### WORK ITEM
Across the whole listing, filter for the string "left" and copy every line that has it.

-----

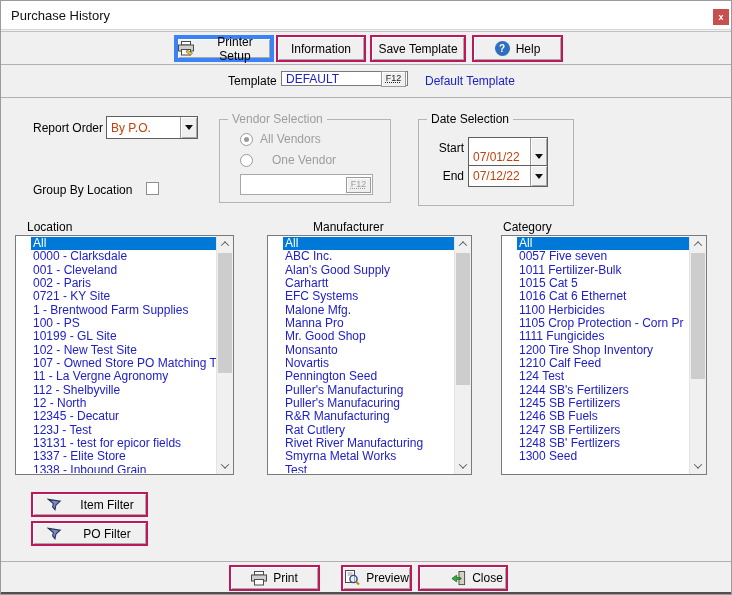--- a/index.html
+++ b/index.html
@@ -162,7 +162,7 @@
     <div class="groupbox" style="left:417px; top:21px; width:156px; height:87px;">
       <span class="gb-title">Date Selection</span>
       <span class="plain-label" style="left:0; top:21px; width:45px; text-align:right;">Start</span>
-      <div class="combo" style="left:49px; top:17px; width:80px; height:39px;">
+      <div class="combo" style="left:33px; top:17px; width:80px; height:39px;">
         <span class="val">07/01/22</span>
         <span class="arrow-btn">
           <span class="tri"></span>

-----

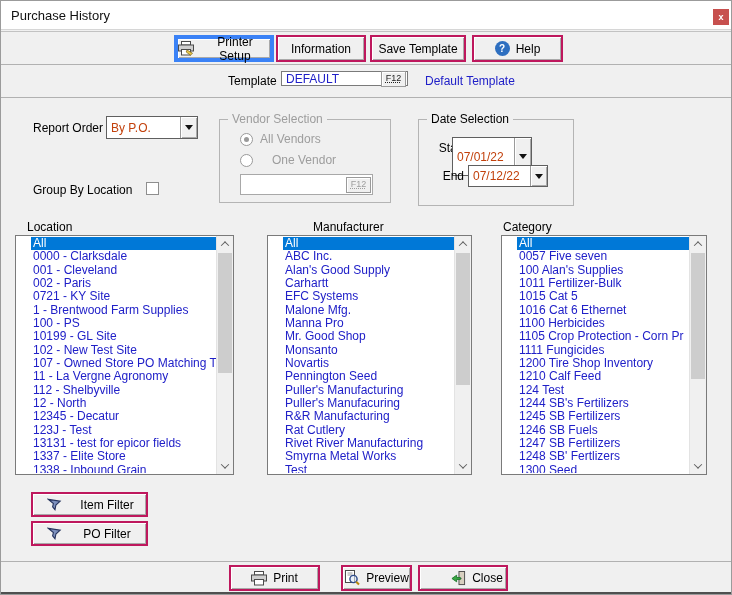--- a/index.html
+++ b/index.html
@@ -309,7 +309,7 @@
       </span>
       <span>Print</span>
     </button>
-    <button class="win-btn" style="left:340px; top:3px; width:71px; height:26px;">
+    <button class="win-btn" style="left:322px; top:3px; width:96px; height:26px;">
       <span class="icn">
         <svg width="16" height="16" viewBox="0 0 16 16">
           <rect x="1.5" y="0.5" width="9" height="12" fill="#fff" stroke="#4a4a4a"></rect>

-----

### SOLVED EXERCISE
     <div class="groupbox" style="left:417px; top:21px; width:156px; height:87px;">
       <span class="plain-label" style="left:0; top:21px; width:45px; text-align:right;">Start</span>
-      <div class="combo" style="left:49px; top:17px; width:80px; height:39px;">
+      <div class="combo" style="left:33px; top:17px; width:80px; height:39px;">
-    <button class="win-btn" style="left:340px; top:3px; width:71px; height:26px;">
+    <button class="win-btn" style="left:322px; top:3px; width:96px; height:26px;">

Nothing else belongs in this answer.